When I open my eyes again I can still see honest glint of her smile, the feeling of her hand on mine…and the sound of her heart ticking next to me, attuning me to every beat of her determined, besieged, fragile heart.

***

The day my daughter was born I began life at the edge of a frontier. It is the frontier between medicine being able to help and not—between science being able to understand or not—between decisions keeping my child alive or not. And, like my ancestors before me, I have staked my claim. I have learned to mend and make and nurture and kill the things that make life possible on such a frontier.

On the frontier the labor of creating life, of sustaining life, never seems to end. It is a place where you must make do with the imperfect tools you have…even as they break in your hands. It is a place where life and death threaten to converge—threaten to carry my child off with them.

It is only in living here that I understand what the frontier is about—what my ancestors call to me about. Yes, on the frontier a person must sling her shotgun over her shoulder and gather up her skirts covered in dirt and shit and blood in order to get down to the work of life. But also? Also the frontier is a place of gentleness, of tending, of hope. It is a place of holding small fragile things in the palms of our hands and putting hopeful life gently into them, not knowing what will grow.

 

This week theFinish the Sentence Friday (FTSF) prompt was: They Call Me…. When I read it, I didn’t think about names, but rather about the echoes of the things may family has taught me, that my ancestors have taught me. Things about survival, and love, and fragility, and strength. Things I have drawn on to orient myself these last difficult years. Things I think our world might need to heed now more than ever.

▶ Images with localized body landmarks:
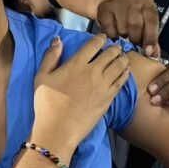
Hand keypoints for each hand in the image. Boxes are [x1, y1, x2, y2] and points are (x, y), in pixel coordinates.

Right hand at [32, 34, 130, 156]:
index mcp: (76, 63)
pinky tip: (126, 71)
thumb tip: (58, 39)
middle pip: (110, 53)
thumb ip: (51, 56)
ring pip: (119, 66)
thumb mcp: (42, 76)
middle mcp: (93, 71)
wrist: (58, 129)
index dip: (100, 38)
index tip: (103, 37)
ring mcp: (103, 85)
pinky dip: (125, 74)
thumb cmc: (47, 103)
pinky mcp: (109, 98)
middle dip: (114, 48)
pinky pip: (121, 82)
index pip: (93, 44)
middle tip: (116, 47)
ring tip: (123, 57)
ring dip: (122, 59)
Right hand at [95, 0, 160, 58]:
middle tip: (134, 41)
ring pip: (122, 28)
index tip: (148, 52)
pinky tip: (115, 32)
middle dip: (135, 38)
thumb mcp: (146, 24)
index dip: (151, 38)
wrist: (116, 5)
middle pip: (135, 25)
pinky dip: (112, 35)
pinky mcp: (104, 8)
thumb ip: (151, 39)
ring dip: (123, 37)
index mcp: (147, 1)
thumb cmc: (135, 17)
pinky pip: (109, 29)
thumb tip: (153, 55)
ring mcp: (117, 2)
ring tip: (125, 35)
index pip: (151, 20)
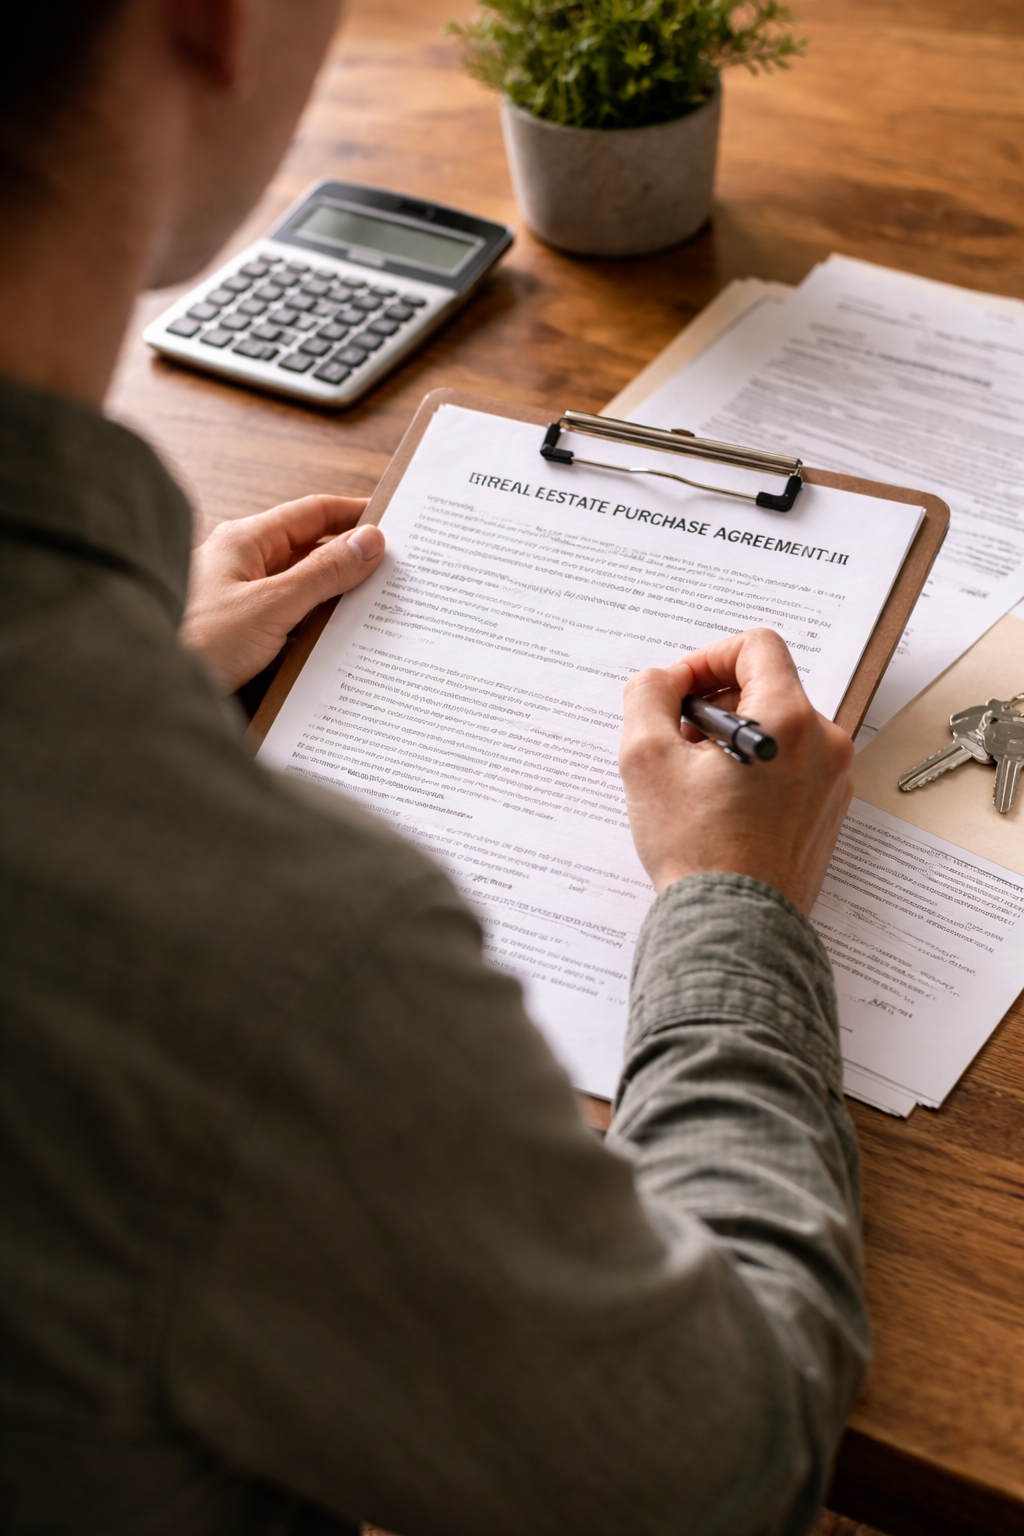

▶ Explore the material:
a. Retype the stretch of the frontier essay from "On the frontier the" through "what will grow.".
b. According to the frontier essay, what was the Finish the Sentence Friday prompt that week?

▶ Responses by item number:
a.
On the frontier the labor of creating life, of sustaining life, never seems to end. It is a place where you must make do with the imperfect tools you have…even as they break in your hands. It is a place where life and death threaten to converge—threaten to carry my child off with them.

It is only in living here that I understand what the frontier is about—what my ancestors call to me about. Yes, on the frontier a person must sling her shotgun over her shoulder and gather up her skirts covered in dirt and shit and blood in order to get down to the work of life. But also? Also the frontier is a place of gentleness, of tending, of hope. It is a place of holding small fragile things in the palms of our hands and putting hopeful life gently into them, not knowing what will grow.

b. The prompt was "They Call Me…."